Depuis mon retour au boulot, je cours après mon temps. Je suis en réunion non-stop, je me justifie par écrit pour me conformer aux règles, je dote et je radote. Les activités ont repris également à la maison, mais difficile de se mettre dans le mood automnal quand il fait un temps estival. Les arbres commencent à peine à rougir, l’eau de la piscine est cristalline, et si ce n’était de la pluie qui tombe aujourd’hui, j’aurais pensé à aller m’étendre sur ma chaise longue pour lire au soleil quelques heures.

Mais il pleut. Et l’humeur est sombre. Trop de morts* ces jours-ci. Des morts publiques, et des morts personnelles. Des petites morts, des illusions mortes, des feuilles mortes. Mais quand même l’impression d’avancer.

Professionnellement, les choses se placent. J’ai commencé à trouver « mes » marques. À élaguer l’héritage, à séparer le bon grain de l’ivraie. À faire tourner le bateau. Vendredi, en réunion d’équipe, j’ai commencé à voir les gens sourire. J’ai livré ce que je m’étais engagée à livrer, et le lien de confiance est établi. Enfin je crois. Je sais à quel point ces liens sont fragiles, mais je crois avoir manoeuvré correctement. Du moins, je l’ai fait en toute transparence.

J’ai douté. Beaucoup. C’est sain, le doute. Ça vous force à remettre en question pas mal d’absolus, ça épuise, mais ça produit toujours des résultats dans mon cas. Je doute encore un peu, mais les certitudes se réinstallent.

Et puis j’ai réalisé que quinquagénaire et quinquaillerie, c’est lié. À 50 ans, vous commencez à avoir besoin de pièces de rechange. Là, c’est mon genou, tanné de supporter un excès de poids, qui se rebelle. D’ici quelques années, aurai-je droit à une articulation en titane? En aluminium léger, garanti 30 ans?

C’est dimanche. Cet après-midi, pour rester dans le ton, nous irons voir « Il pleut des hamburgers »…

Comme dirait l’autre « Bonne semaine »!

* Le décès de Pierre Falardeau me désole. J’aimais m’énerver quand il s’énarvait. Celui de Nelly me désole aussi. Mais pas pour les mêmes raisons.

Avoir peur des mots

Vous me connaissez. Je ne parle jamais politique. Ou si peu.

Mais la controverse entourant le Moulin à paroles me laisse songeuse. Pas sur le caractère partisan de l’événement: chacun y trouvera sa chacune, comme disait ma grand-mère. Non, ce qui m’interpelle, c’est notre rapport à l’histoire.

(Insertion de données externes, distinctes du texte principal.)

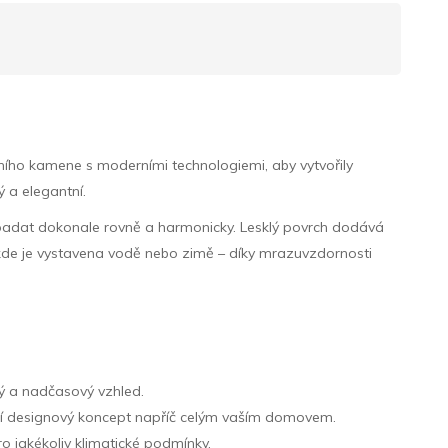
ního kamene s moderními technologiemi, aby vytvořily
 a elegantní.
vypadat dokonale rovně a harmonicky. Lesklý povrch dodává
, kde je vystavena vodě nebo zimě – díky mrazuvzdornosti
ný a nadčasový vzhled.
ntní designový koncept napříč celým vaším domovem.
 jakékoliv klimatické podmínky.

Je vous l’ai déjà raconté: la crise d’octobre a joué un rôle déterminant dans ma vie. Le fait qu’on veuille relire des extraits du manifeste du FLQ ne me gêne pas. Octobre 70 fait partie de notre histoire, tout comme la révolution tranquille, les jeux olympiques ou les élections à répétitions… Avons-nous si peur des mots? Avons-nous si peur de notre histoire? Pensons-nous qu’édulcorer le passé le rend plus acceptable? Moins dangereux?

Nous avons, comme société, nos côtés sombres. Nous avons eu nos histoires pas belles, pas jolies, nos moments moins glorieux. Tout comme nous avons eu nos moments forts, ces moments ou on se sent fiers d’appartenir à cette société qu’est la nôtre. Dans notre histoire collective comme dans nos histoires personnelles, y’a des événements qu’on souhaiterait peut-être oublier, mais qui ont exister. On peut toujours nier, mais la réalité demeure.

Au fond, qu’est-ce qui est le plus subversif? De lire un texte comme le manifeste, ou de l’ignorer? Et pour qu’on se comprenne bien,  je ne prends pas position ni pour un camp, ni pour l’autre. Il y a des dérapages de chaque côté, à mon avis. Bien des mots inutiles.